Counterarguments Worth Considering

Some Bitcoin proponents argue that short-term price drops during crises don't undermine the asset's long-term store-of-value thesis. They point out that Bitcoin has recovered from every previous geopolitical selloff, often reaching new highs within 12-24 months.

There's merit to this view. Bitcoin's fundamental properties (fixed supply, censorship resistance, global accessibility) remain unchanged regardless of what happens in the Strait of Hormuz.
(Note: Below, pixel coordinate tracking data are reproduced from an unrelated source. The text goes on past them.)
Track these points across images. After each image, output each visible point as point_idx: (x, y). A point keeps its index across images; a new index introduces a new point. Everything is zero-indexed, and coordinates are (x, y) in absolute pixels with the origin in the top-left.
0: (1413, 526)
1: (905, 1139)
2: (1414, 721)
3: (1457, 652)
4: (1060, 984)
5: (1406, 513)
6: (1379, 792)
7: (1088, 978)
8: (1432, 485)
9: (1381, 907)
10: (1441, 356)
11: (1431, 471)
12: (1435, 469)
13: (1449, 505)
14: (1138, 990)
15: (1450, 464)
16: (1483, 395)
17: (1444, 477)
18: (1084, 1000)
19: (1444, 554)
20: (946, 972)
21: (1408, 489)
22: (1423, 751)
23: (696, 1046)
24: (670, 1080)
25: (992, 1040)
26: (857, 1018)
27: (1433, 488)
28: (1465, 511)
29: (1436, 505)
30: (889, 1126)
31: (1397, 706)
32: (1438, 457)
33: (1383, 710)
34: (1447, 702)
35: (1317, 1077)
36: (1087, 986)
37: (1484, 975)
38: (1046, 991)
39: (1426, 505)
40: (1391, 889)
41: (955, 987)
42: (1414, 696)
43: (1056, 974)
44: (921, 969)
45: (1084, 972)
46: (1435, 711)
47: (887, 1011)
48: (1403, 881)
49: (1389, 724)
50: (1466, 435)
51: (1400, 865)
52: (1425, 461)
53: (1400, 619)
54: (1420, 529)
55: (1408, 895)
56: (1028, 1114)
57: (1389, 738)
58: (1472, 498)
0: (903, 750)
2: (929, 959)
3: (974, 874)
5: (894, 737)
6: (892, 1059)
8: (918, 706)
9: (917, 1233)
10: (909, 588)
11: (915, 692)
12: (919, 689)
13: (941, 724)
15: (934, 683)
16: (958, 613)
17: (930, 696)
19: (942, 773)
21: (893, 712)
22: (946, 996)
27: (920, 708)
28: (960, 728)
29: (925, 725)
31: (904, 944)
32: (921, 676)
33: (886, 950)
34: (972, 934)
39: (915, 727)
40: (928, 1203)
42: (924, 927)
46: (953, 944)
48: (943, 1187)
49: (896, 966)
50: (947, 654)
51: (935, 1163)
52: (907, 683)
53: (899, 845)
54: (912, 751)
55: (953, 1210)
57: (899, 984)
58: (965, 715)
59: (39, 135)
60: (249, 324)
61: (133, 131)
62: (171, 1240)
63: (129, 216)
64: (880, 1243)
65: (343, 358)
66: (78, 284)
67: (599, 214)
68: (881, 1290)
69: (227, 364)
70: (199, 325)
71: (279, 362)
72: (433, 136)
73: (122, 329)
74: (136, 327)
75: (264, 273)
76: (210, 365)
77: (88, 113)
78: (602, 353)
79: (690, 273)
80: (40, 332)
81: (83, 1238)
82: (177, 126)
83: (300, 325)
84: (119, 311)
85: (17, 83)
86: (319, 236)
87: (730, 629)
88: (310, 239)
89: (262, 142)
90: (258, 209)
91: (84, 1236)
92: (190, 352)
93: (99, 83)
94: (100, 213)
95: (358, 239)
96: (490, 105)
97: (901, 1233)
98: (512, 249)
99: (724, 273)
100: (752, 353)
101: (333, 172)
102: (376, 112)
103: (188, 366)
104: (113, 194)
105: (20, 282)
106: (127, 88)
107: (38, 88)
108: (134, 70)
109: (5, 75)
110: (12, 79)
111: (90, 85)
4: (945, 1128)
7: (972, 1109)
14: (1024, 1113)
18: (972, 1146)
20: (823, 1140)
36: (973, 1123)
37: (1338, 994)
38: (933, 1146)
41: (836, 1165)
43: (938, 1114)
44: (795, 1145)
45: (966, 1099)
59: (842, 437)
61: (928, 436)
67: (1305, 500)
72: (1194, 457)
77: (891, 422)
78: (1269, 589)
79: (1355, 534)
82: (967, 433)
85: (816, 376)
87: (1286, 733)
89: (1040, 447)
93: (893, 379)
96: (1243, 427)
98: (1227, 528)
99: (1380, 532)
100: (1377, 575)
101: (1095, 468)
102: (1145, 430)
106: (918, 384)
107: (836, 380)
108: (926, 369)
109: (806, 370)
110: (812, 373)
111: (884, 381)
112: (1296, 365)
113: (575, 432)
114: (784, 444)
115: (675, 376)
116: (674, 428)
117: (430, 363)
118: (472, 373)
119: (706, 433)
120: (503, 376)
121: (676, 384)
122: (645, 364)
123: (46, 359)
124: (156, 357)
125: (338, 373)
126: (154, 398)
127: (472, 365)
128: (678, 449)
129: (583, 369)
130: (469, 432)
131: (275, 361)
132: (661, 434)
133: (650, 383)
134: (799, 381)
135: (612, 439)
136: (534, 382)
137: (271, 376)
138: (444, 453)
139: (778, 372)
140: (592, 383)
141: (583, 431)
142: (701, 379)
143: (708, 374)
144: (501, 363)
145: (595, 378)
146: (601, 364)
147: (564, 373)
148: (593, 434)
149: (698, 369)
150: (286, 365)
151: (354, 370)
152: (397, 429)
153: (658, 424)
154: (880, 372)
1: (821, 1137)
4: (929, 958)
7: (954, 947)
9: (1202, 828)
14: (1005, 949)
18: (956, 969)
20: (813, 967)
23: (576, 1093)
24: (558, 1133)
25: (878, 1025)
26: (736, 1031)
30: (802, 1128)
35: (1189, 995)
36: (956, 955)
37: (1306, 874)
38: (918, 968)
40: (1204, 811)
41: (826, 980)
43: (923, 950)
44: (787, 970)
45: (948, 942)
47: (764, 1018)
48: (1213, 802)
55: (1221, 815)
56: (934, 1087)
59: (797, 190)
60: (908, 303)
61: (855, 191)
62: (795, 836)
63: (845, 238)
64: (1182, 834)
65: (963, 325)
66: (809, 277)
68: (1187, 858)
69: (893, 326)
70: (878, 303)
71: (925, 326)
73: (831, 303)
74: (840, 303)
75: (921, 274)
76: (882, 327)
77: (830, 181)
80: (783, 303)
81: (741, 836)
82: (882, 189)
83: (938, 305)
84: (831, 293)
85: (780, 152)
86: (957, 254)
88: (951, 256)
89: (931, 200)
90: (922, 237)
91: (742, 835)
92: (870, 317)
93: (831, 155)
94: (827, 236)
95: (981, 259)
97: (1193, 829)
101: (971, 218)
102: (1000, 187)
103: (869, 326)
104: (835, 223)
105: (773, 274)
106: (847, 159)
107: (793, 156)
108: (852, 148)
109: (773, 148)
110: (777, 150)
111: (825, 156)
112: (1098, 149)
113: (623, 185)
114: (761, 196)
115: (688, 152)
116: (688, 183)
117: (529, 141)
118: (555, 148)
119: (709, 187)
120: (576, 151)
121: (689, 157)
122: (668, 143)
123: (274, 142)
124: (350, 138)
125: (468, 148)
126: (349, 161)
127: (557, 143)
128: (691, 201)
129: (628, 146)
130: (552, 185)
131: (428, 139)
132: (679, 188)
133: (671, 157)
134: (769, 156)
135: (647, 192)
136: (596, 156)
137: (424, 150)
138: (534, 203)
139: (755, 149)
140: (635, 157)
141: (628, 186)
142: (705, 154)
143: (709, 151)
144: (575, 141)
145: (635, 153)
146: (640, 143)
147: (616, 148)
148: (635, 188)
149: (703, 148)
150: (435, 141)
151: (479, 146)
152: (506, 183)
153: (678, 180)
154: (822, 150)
The current selling likely reflects portfolio rebalancing rather than any shift in Bitcoin's underlying utility.

However, the counterpoint is equally valid: if Bitcoin consistently falls during the exact moments when a safe haven would be most valuable, its practical use case as crisis insurance remains theoretical rather than demonstrated.
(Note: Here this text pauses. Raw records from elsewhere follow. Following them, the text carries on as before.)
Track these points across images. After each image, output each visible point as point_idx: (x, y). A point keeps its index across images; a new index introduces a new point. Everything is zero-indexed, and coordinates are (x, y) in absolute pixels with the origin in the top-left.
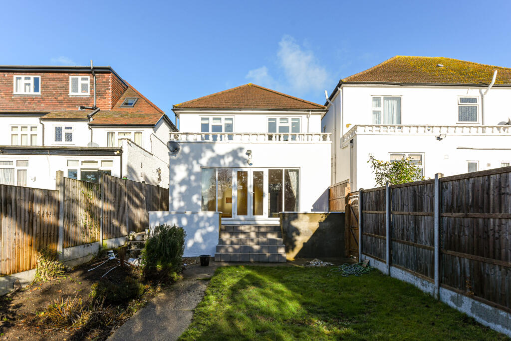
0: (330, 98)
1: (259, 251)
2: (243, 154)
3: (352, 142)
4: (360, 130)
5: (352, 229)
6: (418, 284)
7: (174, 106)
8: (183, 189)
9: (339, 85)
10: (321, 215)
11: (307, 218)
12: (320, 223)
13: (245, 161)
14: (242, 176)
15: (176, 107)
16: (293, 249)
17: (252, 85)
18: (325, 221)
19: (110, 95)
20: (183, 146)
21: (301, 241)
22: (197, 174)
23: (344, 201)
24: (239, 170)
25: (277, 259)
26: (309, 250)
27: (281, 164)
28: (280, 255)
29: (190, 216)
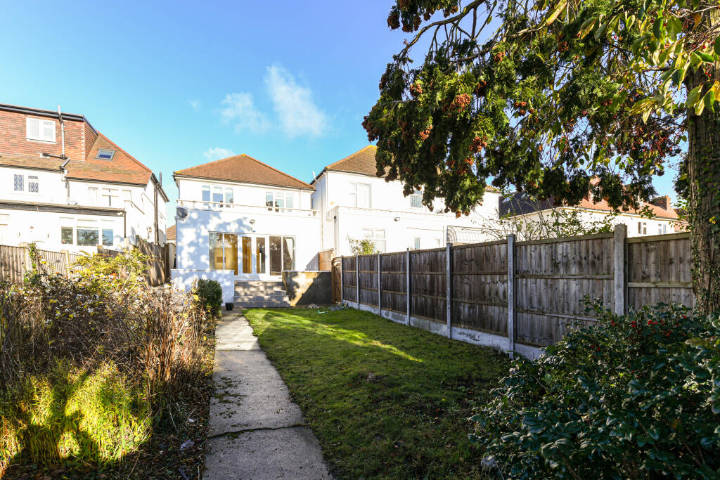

Practical Considerations for Bitcoin Holders

For those with a long-term accumulation strategy, periods of heightened volatility can present opportunities rather than just risks. Dollar-cost averaging tends to perform well precisely because it removes the pressure to time market bottoms.

Platforms like Fold allow users to accumulate Bitcoin passively through everyday spending, earning rewards on purchases regardless of price action. This approach sidesteps the emotional difficulty of buying during selloffs while maintaining consistent exposure over time. Features like automatic round-ups and recurring purchases can help maintain discipline when headlines turn alarming.

Looking Forward

The near-term outlook depends heavily on whether diplomatic channels reopen. Any credible progress toward de-escalation would likely trigger a relief rally, potentially recovering the losses from the past week. Conversely, further escalation (particularly if military action expands) could push Bitcoin toward the $60,000 level that prediction markets are pricing in.

Traders anticipate continued volatility until the U.S.-Iran standoff reaches some resolution. The Strait of Hormuz remains under Iranian control with no clear timeline for normalization. For Bitcoin markets, that means the geopolitical risk premium isn't going away anytime soon.

The lesson for crypto investors is familiar but worth repeating: Bitcoin's price remains sensitive to global macro events in ways that complicate simple narratives about digital gold or uncorrelated returns. Understanding that reality is more useful than pretending it doesn't exist.